═══ SOURCE MATERIAL
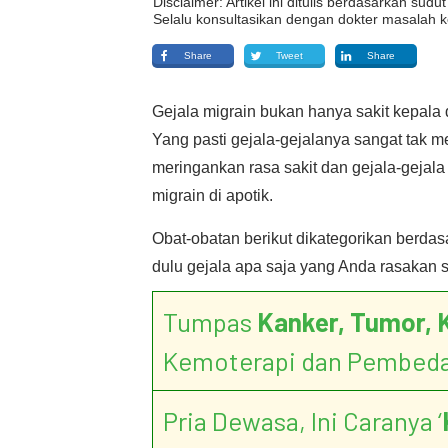
Disclaimer: Artikel ini ditulis berdasarkan su
Selalu konsultasikan dengan dokter masalah k
Share
Tweet
Share
Gejala migrain bukan hanya sakit kepala 
Yang pasti gejala-gejalanya sangat tak 
meringankan rasa sakit dan gejala-gejala 
migrain di apotik.
Obat-obatan berikut dikategorikan berda
dulu gejala apa saja yang Anda rasakan s
Tumpas
Kanker, Tumor, 
Kemoterapi dan Pembed
Pria Dewasa, Ini Caranya ‘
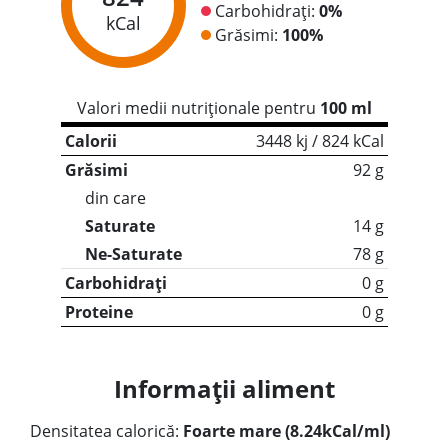
Carbohidrați:
0%
kCal
Grăsimi:
100%
Valori medii nutriționale pentru
100 ml
Calorii
3448 kj / 824 kCal
Grăsimi
92 g
din care
Saturate
14 g
Ne-Saturate
78 g
Carbohidrați
0 g
Proteine
0 g
Informații aliment
Densitatea calorică:
Foarte mare (8.24kCal/ml)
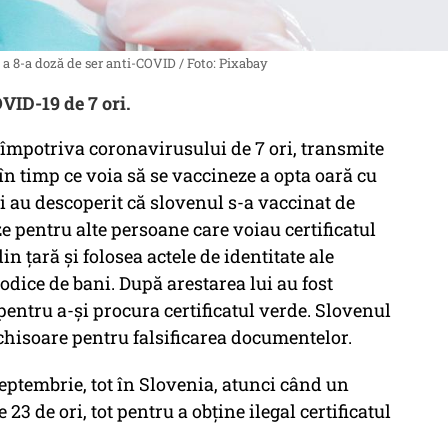
 a 8-a doză de ser anti-COVID / Foto: Pixabay
VID-19 de 7 ori.
 împotriva coronavirusului de 7 ori, transmite
 în timp ce voia să se vaccineze a opta oară cu
i au descoperit că slovenul s-a vaccinat de
ze pentru alte persoane care voiau certificatul
din țară și folosea actele de identitate ale
dice de bani. După arestarea lui au fost
pentru a-și procura certificatul verde. Slovenul
nchisoare pentru falsificarea documentelor.
septembrie, tot în Slovenia, atunci când un
3 de ori, tot pentru a obține ilegal certificatul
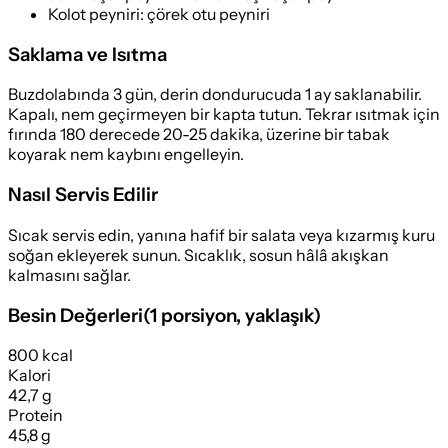
Kolot peyniri
:
çörek otu peyniri
Saklama ve Isıtma
Buzdolabında 3 gün, derin dondurucuda 1 ay saklanabilir.
Kapalı, nem geçirmeyen bir kapta tutun. Tekrar ısıtmak için
fırında 180 derecede 20-25 dakika, üzerine bir tabak
koyarak nem kaybını engelleyin.
Nasıl Servis Edilir
Sıcak servis edin, yanına hafif bir salata veya kızarmış kuru
soğan ekleyerek sunun. Sıcaklık, sosun hâlâ akışkan
kalmasını sağlar.
Besin Değerleri
(
1 porsiyon
, yaklaşık)
800 kcal
Kalori
42,7 g
Protein
45,8 g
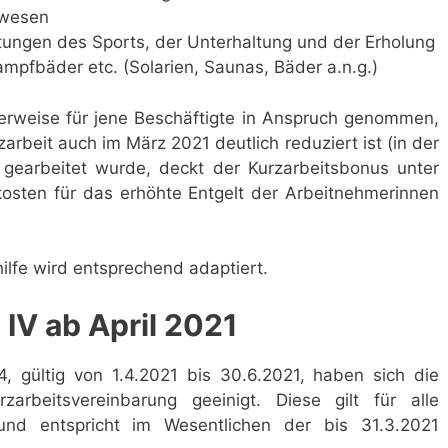
ewesen
tungen des Sports, der Unterhaltung und der Erholung
mpfbäder etc. (Solarien, Saunas, Bäder a.n.g.)
lerweise für jene Beschäftigte in Anspruch genommen,
arbeit auch im März 2021 deutlich reduziert ist (in der
gearbeitet wurde, deckt der Kurzarbeitsbonus unter
osten für das erhöhte Entgelt der Arbeitnehmerinnen
hilfe wird entsprechend adaptiert.
 IV ab April 2021
, gültig von 1.4.2021 bis 30.6.2021, haben sich die
zarbeitsvereinbarung geeinigt. Diese gilt für alle
 und entspricht im Wesentlichen der bis 31.3.2021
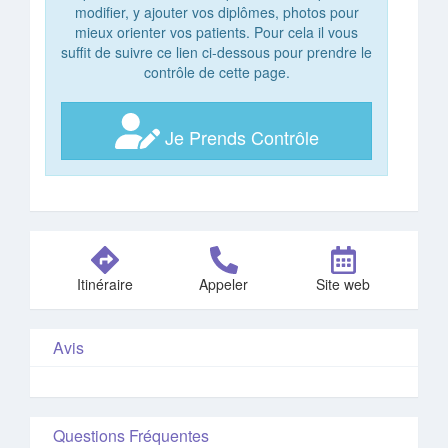
modifier, y ajouter vos diplômes, photos pour
mieux orienter vos patients. Pour cela il vous
suffit de suivre ce lien ci-dessous pour prendre le
contrôle de cette page.
Je Prends Contrôle
Itinéraire
Appeler
Site web
Avis
Questions Fréquentes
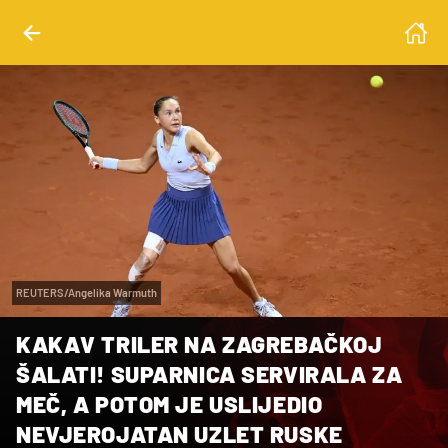
REUTERS/Angelika Warmuth
KAKAV TRILER NA ZAGREBAČKOJ
ŠALATI! SUPARNICA SERVIRALA ZA
MEČ, A POTOM JE USLIJEDIO
NEVJEROJATAN UZLET RUSKE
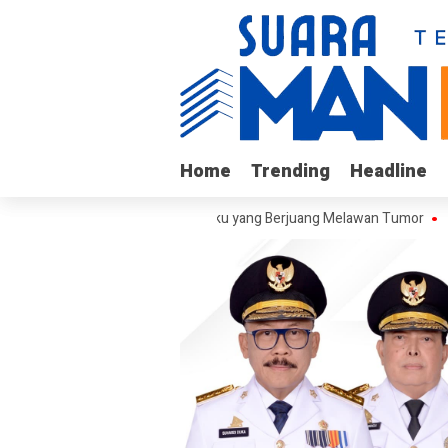
Home
Home
Trending
Trending
Headline
Headline
unjungi Arif, Remaja Kalukku yang Berjuang Melawan Tumor
Sekreta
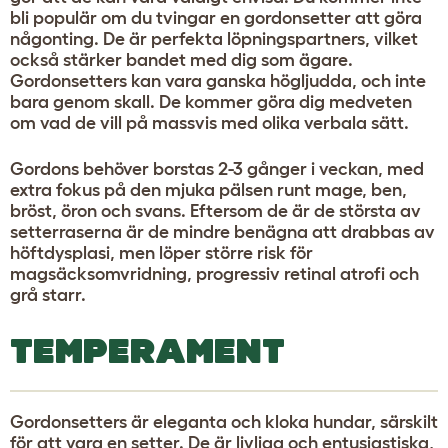
bli populär om du tvingar en gordonsetter att göra
någonting. De är perfekta löpningspartners, vilket
också stärker bandet med dig som ägare.
Gordonsetters kan vara ganska högljudda, och inte
bara genom skall. De kommer göra dig medveten
om vad de vill på massvis med olika verbala sätt.
Gordons behöver borstas 2-3 gånger i veckan, med
extra fokus på den mjuka pälsen runt mage, ben,
bröst, öron och svans. Eftersom de är de största av
setterraserna är de mindre benägna att drabbas av
höftdysplasi, men löper större risk för
magsäcksomvridning, progressiv retinal atrofi och
grå starr.
TEMPERAMENT
Gordonsetters är eleganta och kloka hundar, särskilt
för att vara en setter. De är livliga och entusiastiska,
══════
DIRECTIONS FOR THIS TASK. Your copy should hold only the lines above from the one containing "tungen des Sports, der" through the one containing "setterraserna är de", exactly as written and free of pictures.

RESPONSE.
tungen des Sports, der Unterhaltung und der Erholung
mpfbäder etc. (Solarien, Saunas, Bäder a.n.g.)
lerweise für jene Beschäftigte in Anspruch genommen,
arbeit auch im März 2021 deutlich reduziert ist (in der
gearbeitet wurde, deckt der Kurzarbeitsbonus unter
osten für das erhöhte Entgelt der Arbeitnehmerinnen
hilfe wird entsprechend adaptiert.
 IV ab April 2021
, gültig von 1.4.2021 bis 30.6.2021, haben sich die
zarbeitsvereinbarung geeinigt. Diese gilt für alle
 und entspricht im Wesentlichen der bis 31.3.2021
modifier, y ajouter vos diplômes, photos pour
mieux orienter vos patients. Pour cela il vous
suffit de suivre ce lien ci-dessous pour prendre le
contrôle de cette page.
Je Prends Contrôle
Itinéraire
Appeler
Site web
Avis
Questions Fréquentes
REUTERS/Angelika Warmuth
KAKAV TRILER NA ZAGREBAČKOJ
ŠALATI! SUPARNICA SERVIRALA ZA
MEČ, A POTOM JE USLIJEDIO
NEVJEROJATAN UZLET RUSKE
Home
Home
Trending
Trending
Headline
Headline
unjungi Arif, Remaja Kalukku yang Berjuang Melawan Tumor
Sekreta
bli populär om du tvingar en gordonsetter att göra
någonting. De är perfekta löpningspartners, vilket
också stärker bandet med dig som ägare.
Gordonsetters kan vara ganska högljudda, och inte
bara genom skall. De kommer göra dig medveten
om vad de vill på massvis med olika verbala sätt.
Gordons behöver borstas 2-3 gånger i veckan, med
extra fokus på den mjuka pälsen runt mage, ben,
bröst, öron och svans. Eftersom de är de största av
setterraserna är de mindre benägna att drabbas av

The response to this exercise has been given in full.